6 Responses to “Living Vicariously”

  1. Malcolm R. Campbell Says:

    I think we remembers the lives that had the strongest influences on us, what we believe in general, and how we see ourselves in relation to others.

  2. Estragon Says:

    Ultimately, all we experience, be it in “real” life or as a fiction, gets interpreted and encoded in our minds. Depending on our mood, imagination, and the writer, it’s possible (for me, at least) for a fictional event to be interpreted and encoded nearly as vividly as the real thing. A lot is utterly forgettable dreck though.

    Similarly, the real thing can seem surreal or be misperceived as something it isn’t. A few of us have a talent for remembering some things in perfect detail (photographic memory, for example), but I doubt any of us can remember all the senses involved in every experience. Even “real” life is a sort of fiction – based on reality (like a spy novel might be), but not quite exactly real. As with fiction, much of real life is mundane and forgettable.

    What will I remember years hence? Probably something like a distorted highlights reel with a mix of fiction and “real” life. I hope so, anyway. The alternative is likely one of the types of dementia one suffers in old age, in which the distinction between the two can blur beyond recognition.

    • Pat Bertram Says:

      I certainly agree that much of fiction is drek. I’d sure hate to have that embedded in my brain pan! Luckily for me, those books are forgotten as soon as I close the covers. Very few books seem to make a lasting impression.

      I used to be able to remember almost everything, but not anymore. Not that it matters. As you say, much of real life is mundane and forgettable. And sometimes I’m not sure if what I remember is accurate or is some past fictional foray. It’s a good thing I try just to focus on today.

  3. Uthayanan Says:

    On reading of this blog I asked a question « what is real in french »
    I got some way of thinking from one of the french radio.
    I don’t know how it is related to your subject but still interesting in French.
    Approximately french to English translation :
    Certain words, like “time”, “space”, “void”, “matter”, or even “real” or “reality”, belong at the same time to the discourses of philosophers and physicists. If physics and philosophy are indeed two disciplines that it is important to distinguish, it is necessary, however, to make them discuss on the concepts which they share.
    Take the real, for example. When they talk about it, are physicists and philosophers talking about the same thing? If the answer to this question is ‘no’, why are they using the same word?

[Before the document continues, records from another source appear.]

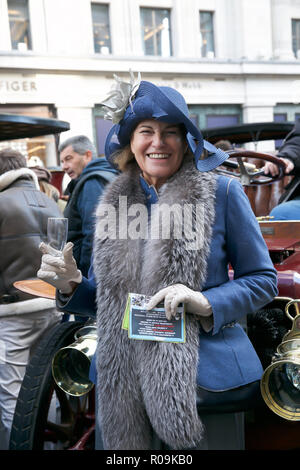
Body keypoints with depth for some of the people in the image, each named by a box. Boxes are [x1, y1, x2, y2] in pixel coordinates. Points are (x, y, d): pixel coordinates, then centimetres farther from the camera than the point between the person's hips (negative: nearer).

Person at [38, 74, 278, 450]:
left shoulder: (222, 192, -4)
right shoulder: (114, 203, 6)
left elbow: (263, 280, -1)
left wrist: (206, 303, -18)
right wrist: (71, 286, -7)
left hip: (202, 374, -3)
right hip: (122, 381, 3)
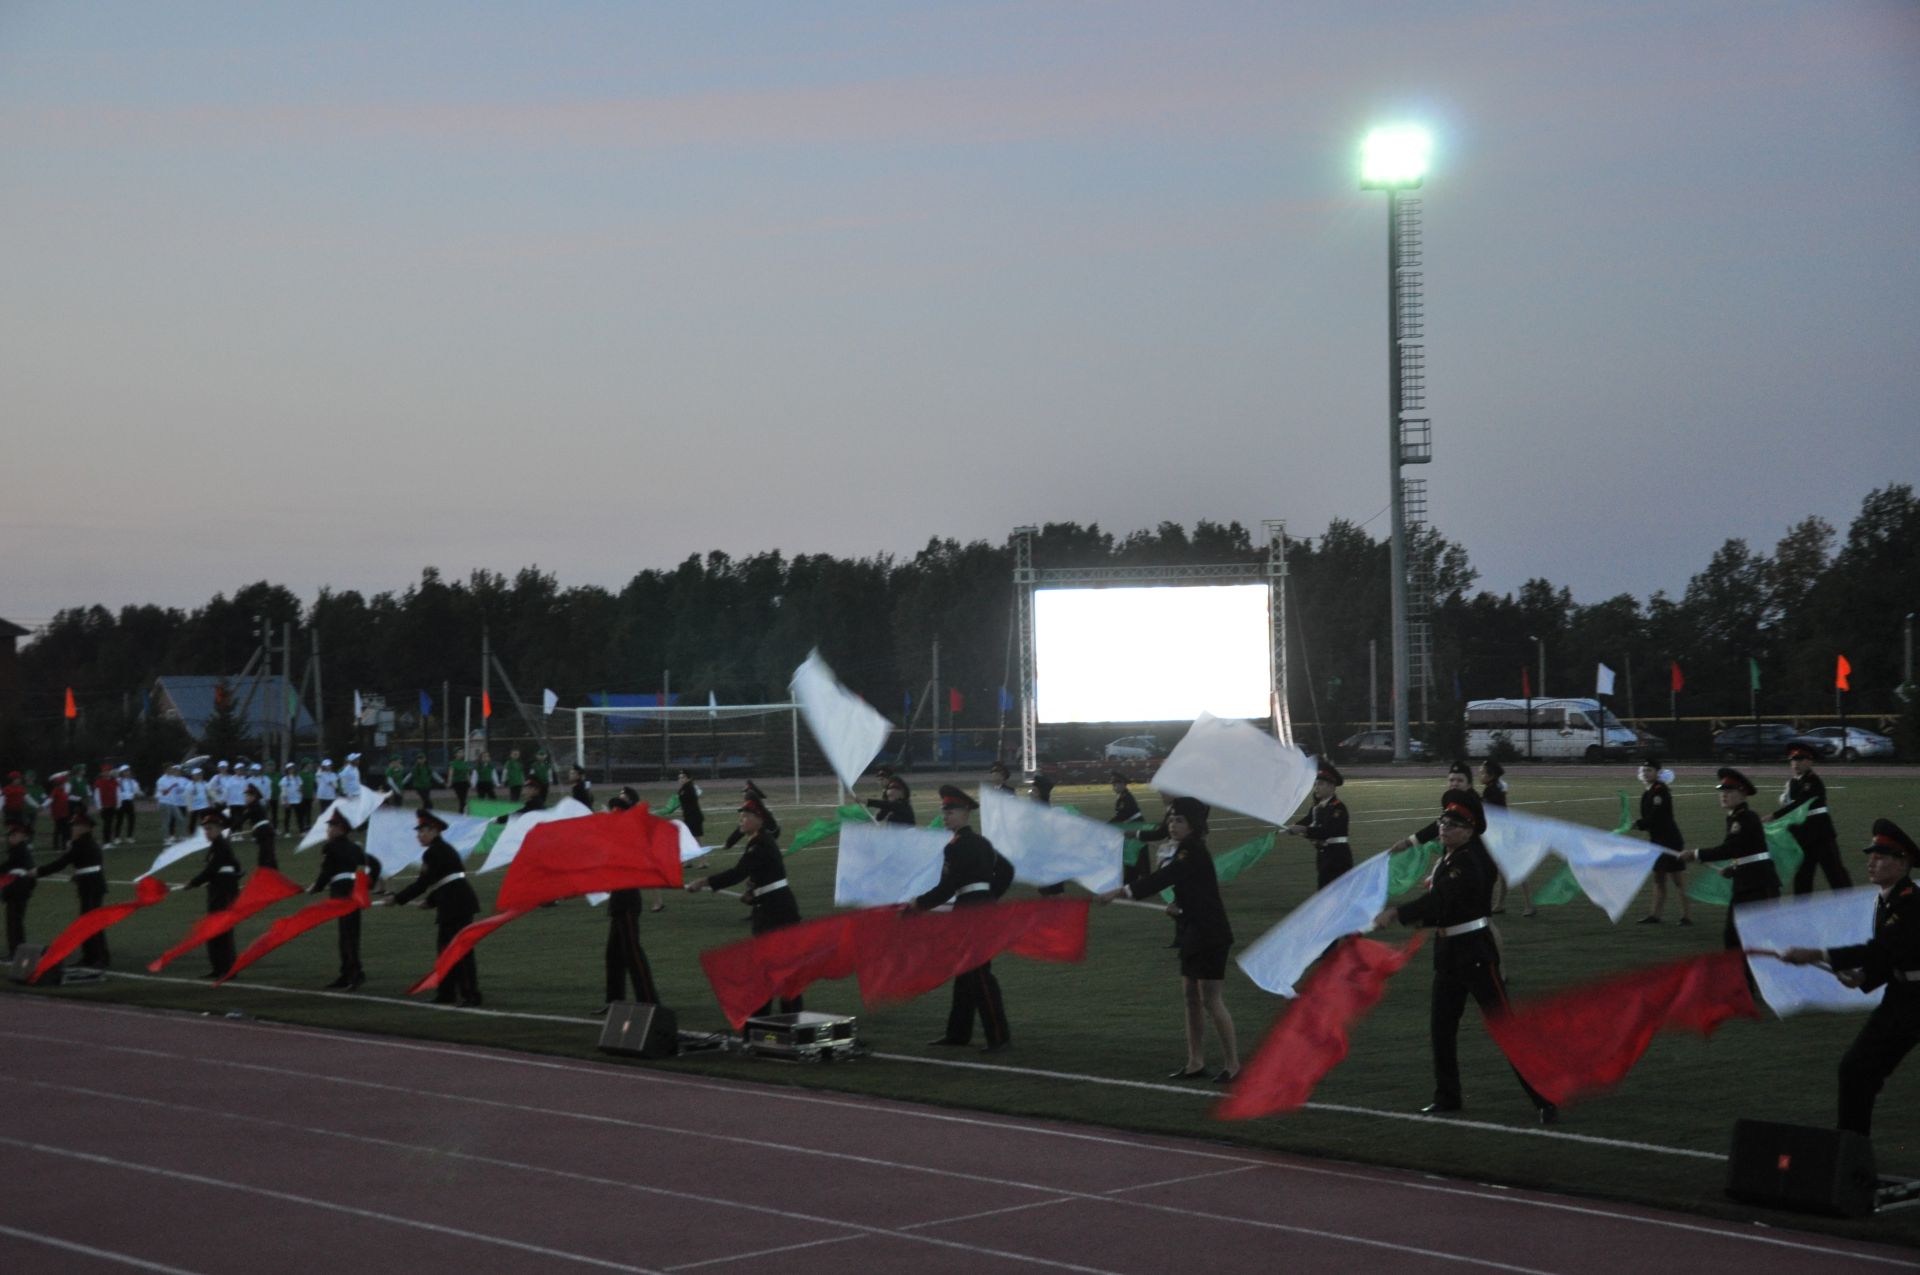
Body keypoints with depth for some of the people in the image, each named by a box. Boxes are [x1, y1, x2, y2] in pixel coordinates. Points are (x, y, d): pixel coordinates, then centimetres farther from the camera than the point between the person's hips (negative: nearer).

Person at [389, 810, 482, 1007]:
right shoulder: (443, 849, 18)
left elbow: (423, 882, -16)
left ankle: (471, 995, -8)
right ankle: (446, 993, 21)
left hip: (456, 906, -10)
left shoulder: (434, 853, -13)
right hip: (454, 904, 10)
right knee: (445, 948, 14)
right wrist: (430, 900, 17)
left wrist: (399, 899, -10)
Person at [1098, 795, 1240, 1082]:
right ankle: (1196, 1062, 18)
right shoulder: (1184, 851, 10)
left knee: (1211, 999, -5)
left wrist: (1119, 892, -30)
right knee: (1191, 996, 11)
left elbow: (1160, 879, -27)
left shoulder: (1194, 853, -19)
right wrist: (1180, 904, -1)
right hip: (1193, 931, 10)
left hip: (1211, 934, -10)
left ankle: (1232, 1064, 4)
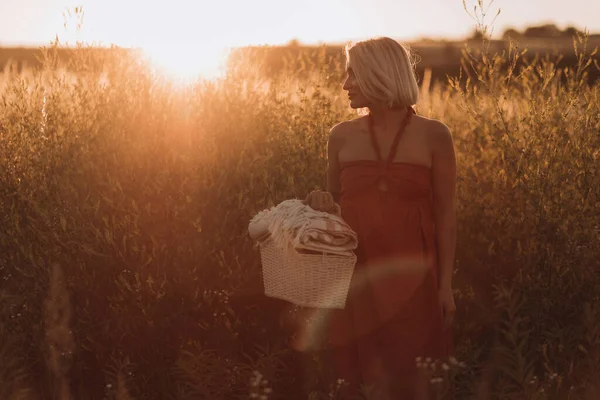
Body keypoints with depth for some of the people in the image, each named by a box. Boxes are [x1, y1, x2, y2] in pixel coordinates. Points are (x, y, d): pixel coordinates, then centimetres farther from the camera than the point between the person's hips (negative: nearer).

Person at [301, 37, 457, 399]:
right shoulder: (342, 136, 6)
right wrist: (320, 205, -7)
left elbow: (446, 215, 0)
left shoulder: (433, 135, -2)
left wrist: (446, 285, -2)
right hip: (357, 275, 3)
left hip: (410, 276, -2)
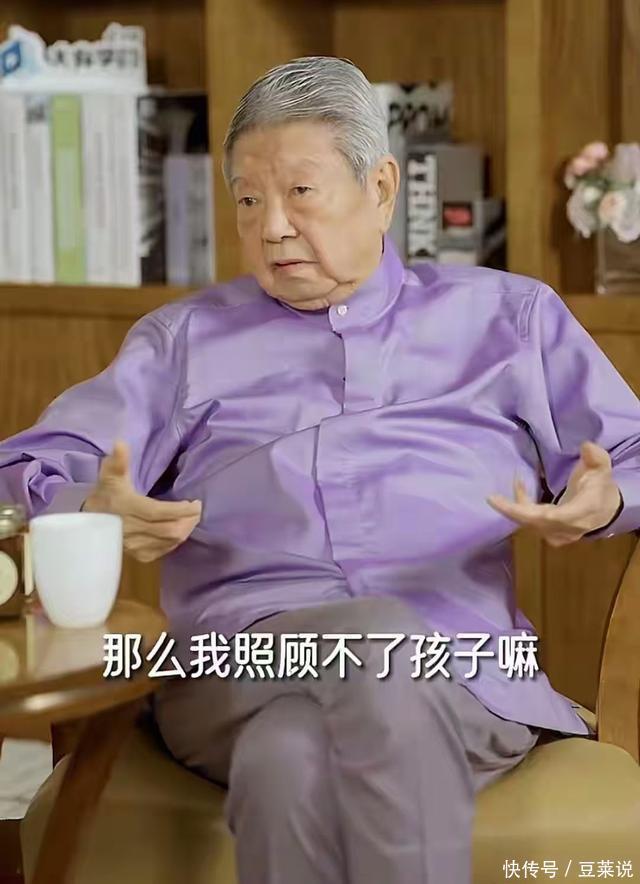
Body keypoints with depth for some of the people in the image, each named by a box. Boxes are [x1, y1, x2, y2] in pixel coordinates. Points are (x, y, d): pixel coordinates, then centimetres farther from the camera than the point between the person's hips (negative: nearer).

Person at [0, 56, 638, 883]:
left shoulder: (507, 314, 24)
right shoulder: (183, 338, 26)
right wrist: (96, 512, -10)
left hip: (461, 665, -1)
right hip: (242, 660, 1)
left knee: (293, 753, -38)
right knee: (289, 758, -38)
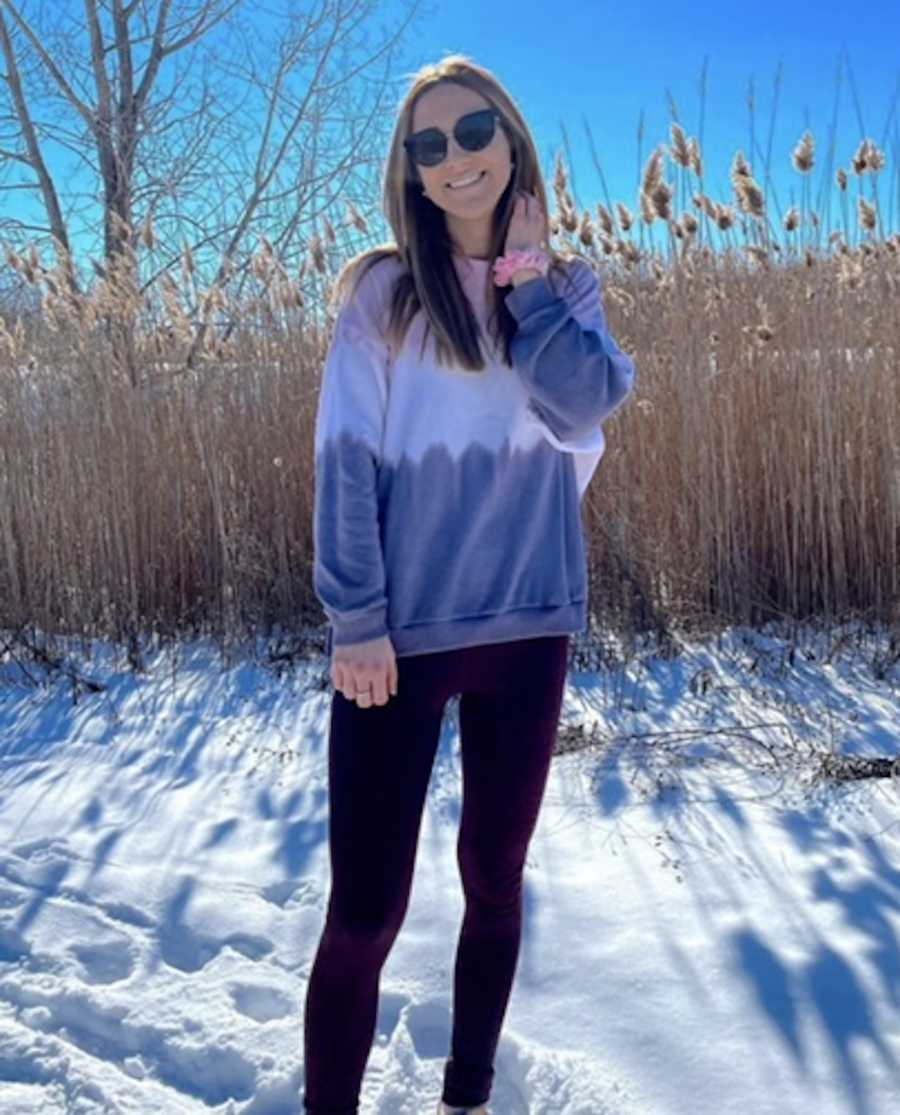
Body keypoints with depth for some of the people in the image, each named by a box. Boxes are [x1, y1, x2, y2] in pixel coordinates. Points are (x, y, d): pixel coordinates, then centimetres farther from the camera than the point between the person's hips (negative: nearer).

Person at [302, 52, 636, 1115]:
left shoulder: (567, 287, 9)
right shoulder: (382, 290, 1)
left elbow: (582, 413, -10)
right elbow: (346, 457, -5)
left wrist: (527, 280, -6)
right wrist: (356, 616, -12)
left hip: (526, 624, 3)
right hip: (400, 628, -2)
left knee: (494, 880, 15)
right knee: (365, 910, -2)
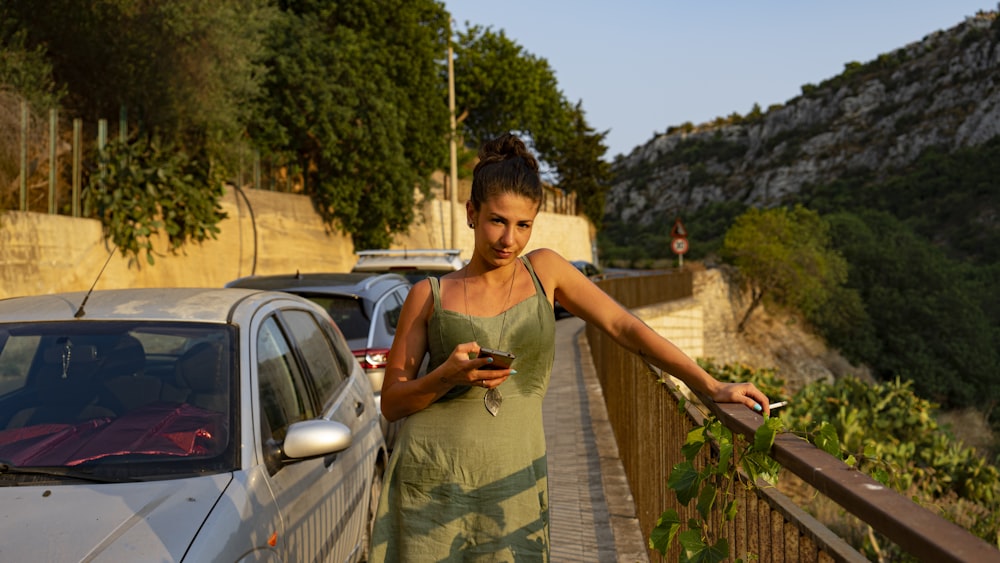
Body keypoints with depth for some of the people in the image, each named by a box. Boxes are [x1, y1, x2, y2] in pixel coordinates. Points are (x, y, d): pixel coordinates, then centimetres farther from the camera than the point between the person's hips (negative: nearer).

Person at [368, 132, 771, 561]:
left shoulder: (543, 271, 6)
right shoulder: (430, 296, 1)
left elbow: (624, 326, 2)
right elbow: (391, 403, 3)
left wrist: (712, 386, -5)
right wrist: (447, 376, -17)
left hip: (515, 485, 1)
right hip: (432, 486, -1)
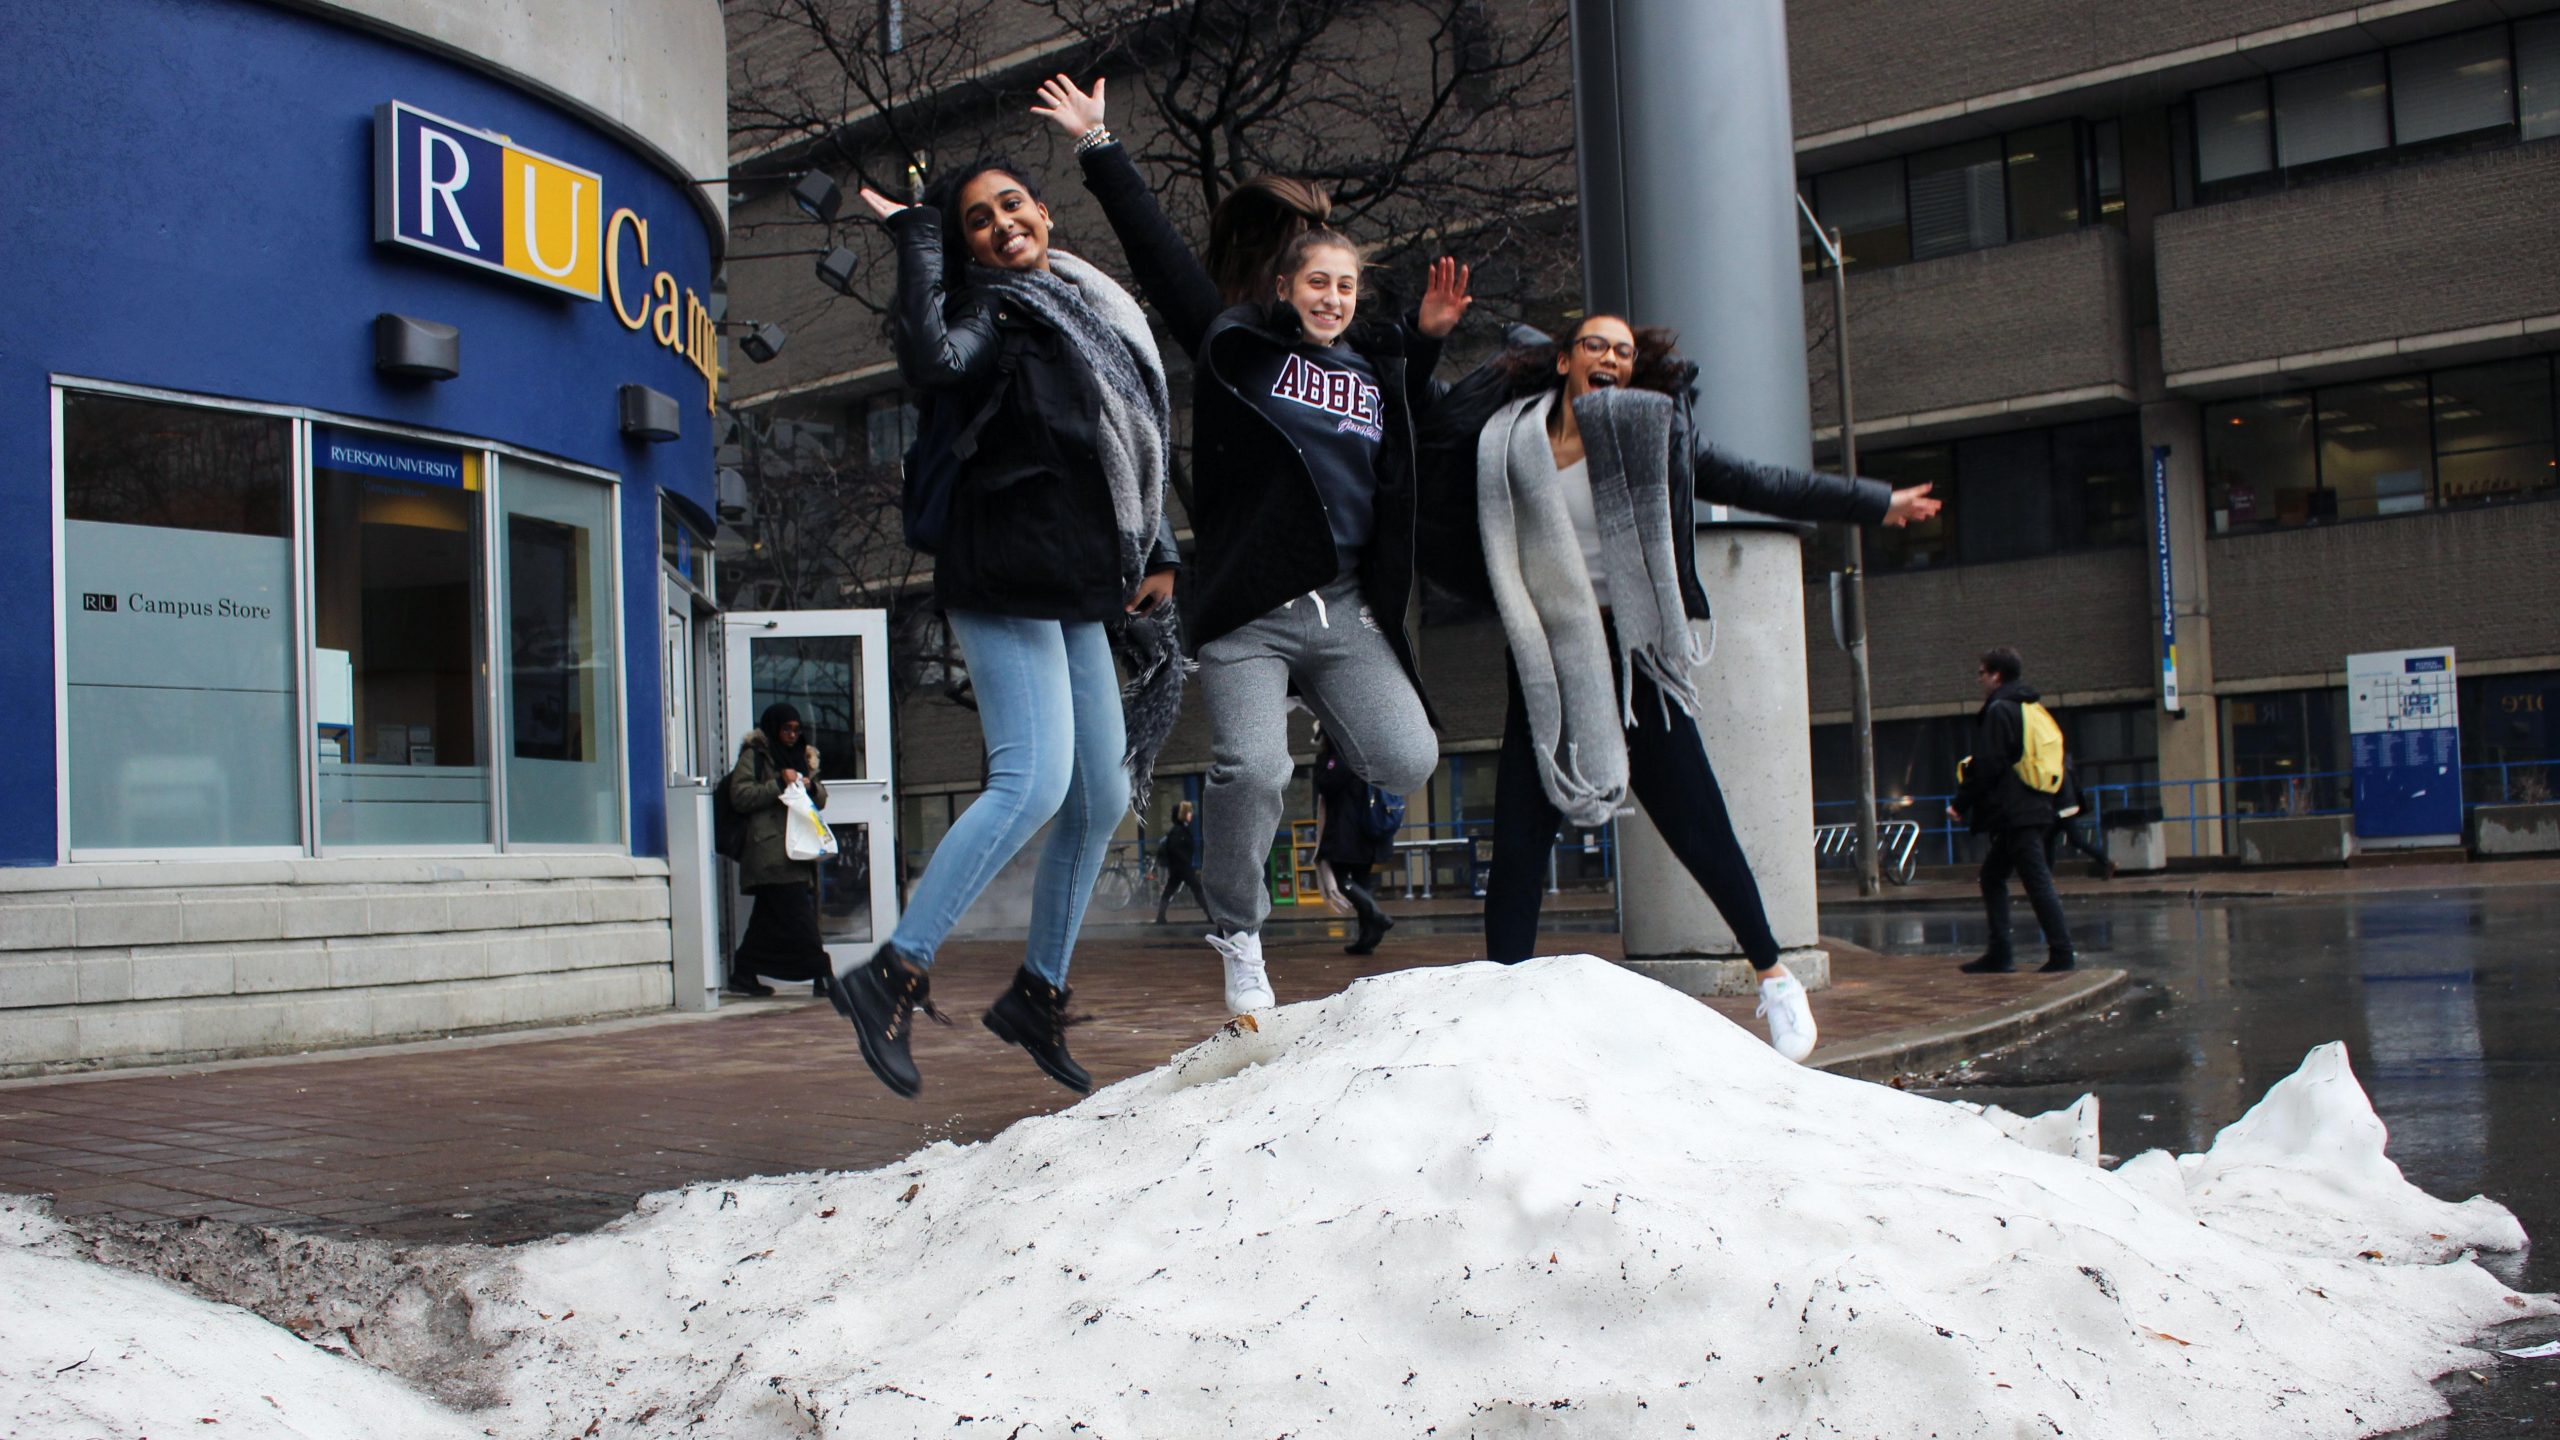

If the answer is “yes”, that is, if they are indeed talking about the same thing, are they saying the same thing? Undoubtedly not: Heidegger and Einstein hold about the real things which hardly resemble each other. But if they don’t say the same thing, who do we give credit to, physicists or philosophers? This shows that there is a certain urgency to enter into a struggle with the language, and for everyone to specify what they are talking about when they use such and such a word.

    • Pat Bertram Says:

      That is a really interesting point about “real” meaning different things to philosophers and physicists or other scientists.

      I wonder if it is possible to find (or create) a word that would distinguish the different concepts people see in the word ‘real.”